Qohar mengatakan, sesuai aturan Menteri Perdagangan dan Perindustrian Nomor 57 Tahun 2004, pihak yang diizinkan mengimpor gula kristal putih hanyalah perusahaan Badan Usaha Milik Negara (BUMN). Kemudian pada 28 Desember 2015 digelar rapat koordinasi di bidang perekonomian. Salah satu pembahasannya adalah Indonesia pada tahun 2016 diprediksi kekurangan gula kristal putih sebanyak 200.000 ton.

Dalam rangka stabilisasi harga gula dan pemenuhan stok gula nasional, pada November hingga Desember 2015, Charles selaku Direktur Pengembangan Bisnis PT PPI memerintahkan bawahannya untuk melakukan pertemuan dengan delapan perusahaan swasta yang bergerak di bidang gula, salah satunya adalah PT AP.

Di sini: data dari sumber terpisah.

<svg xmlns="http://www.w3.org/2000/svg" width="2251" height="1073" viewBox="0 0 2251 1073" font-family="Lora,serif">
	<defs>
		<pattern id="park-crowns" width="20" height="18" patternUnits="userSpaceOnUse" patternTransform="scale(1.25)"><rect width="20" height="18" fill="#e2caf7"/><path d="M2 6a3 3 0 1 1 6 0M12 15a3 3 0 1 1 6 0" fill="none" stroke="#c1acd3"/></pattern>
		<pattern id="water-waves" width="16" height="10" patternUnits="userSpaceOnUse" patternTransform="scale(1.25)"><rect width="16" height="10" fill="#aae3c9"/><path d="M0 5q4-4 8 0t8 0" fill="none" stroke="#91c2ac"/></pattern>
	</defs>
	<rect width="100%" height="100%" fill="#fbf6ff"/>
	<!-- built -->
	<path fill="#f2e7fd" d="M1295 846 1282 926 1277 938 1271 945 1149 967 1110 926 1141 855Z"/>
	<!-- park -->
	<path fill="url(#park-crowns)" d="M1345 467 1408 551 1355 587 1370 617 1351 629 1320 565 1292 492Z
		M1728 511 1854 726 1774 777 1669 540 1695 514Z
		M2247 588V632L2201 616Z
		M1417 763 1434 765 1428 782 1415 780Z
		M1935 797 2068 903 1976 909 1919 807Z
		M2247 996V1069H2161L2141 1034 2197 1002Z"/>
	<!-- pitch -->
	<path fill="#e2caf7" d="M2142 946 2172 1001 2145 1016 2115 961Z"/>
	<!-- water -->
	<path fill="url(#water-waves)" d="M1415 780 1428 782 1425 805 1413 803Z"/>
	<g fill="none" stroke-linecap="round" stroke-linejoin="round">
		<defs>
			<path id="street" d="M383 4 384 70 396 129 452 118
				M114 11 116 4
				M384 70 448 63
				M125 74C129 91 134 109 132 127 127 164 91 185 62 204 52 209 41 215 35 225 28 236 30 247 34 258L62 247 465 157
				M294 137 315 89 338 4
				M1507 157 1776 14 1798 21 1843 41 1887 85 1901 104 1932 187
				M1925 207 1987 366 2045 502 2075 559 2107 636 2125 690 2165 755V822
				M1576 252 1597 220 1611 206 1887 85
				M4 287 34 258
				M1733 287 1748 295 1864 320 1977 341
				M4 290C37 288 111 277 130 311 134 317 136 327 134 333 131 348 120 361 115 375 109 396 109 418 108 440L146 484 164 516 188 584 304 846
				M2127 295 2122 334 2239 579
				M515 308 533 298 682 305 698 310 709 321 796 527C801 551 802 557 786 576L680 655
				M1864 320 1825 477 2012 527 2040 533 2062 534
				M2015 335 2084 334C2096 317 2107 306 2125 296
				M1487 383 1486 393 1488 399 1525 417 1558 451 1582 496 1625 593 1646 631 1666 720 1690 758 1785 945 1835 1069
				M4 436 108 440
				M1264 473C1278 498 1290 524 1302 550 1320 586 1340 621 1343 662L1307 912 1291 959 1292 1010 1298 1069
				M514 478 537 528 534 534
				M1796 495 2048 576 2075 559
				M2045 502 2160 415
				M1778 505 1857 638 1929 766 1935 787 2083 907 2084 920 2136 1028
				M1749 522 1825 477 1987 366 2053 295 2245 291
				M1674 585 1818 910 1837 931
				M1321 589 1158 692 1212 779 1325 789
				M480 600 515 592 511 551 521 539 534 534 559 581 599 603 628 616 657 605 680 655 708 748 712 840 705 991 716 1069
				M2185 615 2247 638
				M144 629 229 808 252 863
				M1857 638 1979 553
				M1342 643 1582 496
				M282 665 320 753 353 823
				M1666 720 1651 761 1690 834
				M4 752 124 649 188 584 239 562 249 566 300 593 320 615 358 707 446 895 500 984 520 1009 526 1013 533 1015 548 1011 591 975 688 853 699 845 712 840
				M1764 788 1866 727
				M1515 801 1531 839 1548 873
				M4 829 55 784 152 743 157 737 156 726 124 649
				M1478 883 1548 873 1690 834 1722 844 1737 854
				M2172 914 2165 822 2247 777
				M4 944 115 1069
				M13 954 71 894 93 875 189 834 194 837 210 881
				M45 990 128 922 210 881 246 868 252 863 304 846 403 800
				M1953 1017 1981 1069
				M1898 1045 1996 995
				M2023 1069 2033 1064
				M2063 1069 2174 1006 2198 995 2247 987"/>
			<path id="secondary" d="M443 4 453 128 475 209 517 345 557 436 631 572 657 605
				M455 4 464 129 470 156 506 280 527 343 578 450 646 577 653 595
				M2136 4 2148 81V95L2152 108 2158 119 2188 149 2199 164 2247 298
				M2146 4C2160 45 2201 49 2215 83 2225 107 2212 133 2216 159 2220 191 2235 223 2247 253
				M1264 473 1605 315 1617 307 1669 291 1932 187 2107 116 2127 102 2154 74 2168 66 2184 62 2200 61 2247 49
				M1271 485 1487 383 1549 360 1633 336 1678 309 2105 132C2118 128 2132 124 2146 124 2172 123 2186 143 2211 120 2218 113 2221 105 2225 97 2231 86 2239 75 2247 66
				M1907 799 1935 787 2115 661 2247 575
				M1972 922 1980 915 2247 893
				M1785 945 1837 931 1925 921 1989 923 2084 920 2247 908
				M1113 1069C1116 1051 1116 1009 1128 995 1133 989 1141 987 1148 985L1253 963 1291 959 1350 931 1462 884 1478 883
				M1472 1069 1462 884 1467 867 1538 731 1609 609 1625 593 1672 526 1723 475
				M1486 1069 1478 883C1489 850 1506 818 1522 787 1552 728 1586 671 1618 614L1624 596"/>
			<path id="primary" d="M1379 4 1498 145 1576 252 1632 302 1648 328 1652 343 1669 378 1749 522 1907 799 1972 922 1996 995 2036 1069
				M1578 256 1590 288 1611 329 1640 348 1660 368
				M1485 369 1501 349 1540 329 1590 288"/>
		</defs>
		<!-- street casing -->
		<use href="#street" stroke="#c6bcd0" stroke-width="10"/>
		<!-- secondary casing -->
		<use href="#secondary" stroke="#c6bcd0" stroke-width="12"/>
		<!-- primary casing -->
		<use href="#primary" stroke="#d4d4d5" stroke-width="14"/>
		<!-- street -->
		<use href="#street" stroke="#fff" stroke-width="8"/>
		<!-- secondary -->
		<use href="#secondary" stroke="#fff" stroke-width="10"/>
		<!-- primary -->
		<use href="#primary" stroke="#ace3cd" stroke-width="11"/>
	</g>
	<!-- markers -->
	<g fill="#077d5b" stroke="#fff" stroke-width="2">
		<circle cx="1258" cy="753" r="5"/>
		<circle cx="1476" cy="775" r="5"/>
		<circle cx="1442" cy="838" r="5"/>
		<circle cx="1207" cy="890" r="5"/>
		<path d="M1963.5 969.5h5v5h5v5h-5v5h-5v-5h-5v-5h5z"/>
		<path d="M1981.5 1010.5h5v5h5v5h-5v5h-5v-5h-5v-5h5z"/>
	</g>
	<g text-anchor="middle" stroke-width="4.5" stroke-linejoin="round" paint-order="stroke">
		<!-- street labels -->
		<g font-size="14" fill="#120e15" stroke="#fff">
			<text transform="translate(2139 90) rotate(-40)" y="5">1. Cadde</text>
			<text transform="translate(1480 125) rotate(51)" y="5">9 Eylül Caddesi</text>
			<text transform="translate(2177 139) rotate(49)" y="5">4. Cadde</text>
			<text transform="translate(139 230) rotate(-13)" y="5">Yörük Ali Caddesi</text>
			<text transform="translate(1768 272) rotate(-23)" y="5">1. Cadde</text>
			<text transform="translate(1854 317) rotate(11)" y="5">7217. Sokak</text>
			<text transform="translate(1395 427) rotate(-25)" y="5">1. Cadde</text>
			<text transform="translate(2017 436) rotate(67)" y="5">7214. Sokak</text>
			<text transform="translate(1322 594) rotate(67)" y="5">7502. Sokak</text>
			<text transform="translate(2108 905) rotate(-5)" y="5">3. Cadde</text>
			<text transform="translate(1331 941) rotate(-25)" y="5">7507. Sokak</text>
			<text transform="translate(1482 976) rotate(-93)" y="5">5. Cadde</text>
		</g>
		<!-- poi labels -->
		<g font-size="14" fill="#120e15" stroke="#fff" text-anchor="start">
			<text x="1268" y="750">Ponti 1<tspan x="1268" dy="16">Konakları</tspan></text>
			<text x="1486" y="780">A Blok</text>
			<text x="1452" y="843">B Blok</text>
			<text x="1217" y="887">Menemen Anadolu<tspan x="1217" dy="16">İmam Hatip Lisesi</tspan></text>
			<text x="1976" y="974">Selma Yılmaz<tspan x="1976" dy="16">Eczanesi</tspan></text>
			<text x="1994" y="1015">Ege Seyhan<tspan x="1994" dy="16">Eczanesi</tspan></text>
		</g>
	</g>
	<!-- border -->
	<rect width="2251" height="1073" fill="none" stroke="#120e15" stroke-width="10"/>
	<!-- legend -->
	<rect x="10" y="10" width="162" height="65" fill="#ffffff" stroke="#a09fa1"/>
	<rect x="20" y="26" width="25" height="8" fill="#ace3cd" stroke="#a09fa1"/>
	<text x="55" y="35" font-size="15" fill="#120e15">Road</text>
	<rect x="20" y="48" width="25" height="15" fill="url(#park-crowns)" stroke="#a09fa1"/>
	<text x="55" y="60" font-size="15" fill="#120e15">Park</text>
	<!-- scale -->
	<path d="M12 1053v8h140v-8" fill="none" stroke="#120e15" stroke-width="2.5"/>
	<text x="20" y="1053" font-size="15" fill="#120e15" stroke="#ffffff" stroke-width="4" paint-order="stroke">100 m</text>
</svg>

Delapan perusahaan itu mengelola gula kristal mentah menjadi gula kristal putih, padahal perusahaan itu hanya memiliki izin pengelolaan gula rafinasi. Setelah itu, Kejaksaan menduga  PT PPI seolah-olah membeli gula tersebut, padahal gula itu dijual oleh delapan perusahaan tersebut kepada masyarakat melalui distributor yang terafiliasi dengan harga Rp16.000 per kilogram. Harga yang dilepas ke pasar  di atas harga eceran tertinggi (HET) saat itu, yaitu sebesar Rp13.000 per kilogram dan tidak dilakukan operasi pasar.

"Bahwa dari pengadaan dan penjualan gula kristal mentah yang telah menjadi gula kristal putih tersebut, PT PPI mendapatkan fee (upah) dari delapan perusahaan yang mengimpor dan mengelola gula tadi sebesar Rp105 per kilogram," kata Qohar.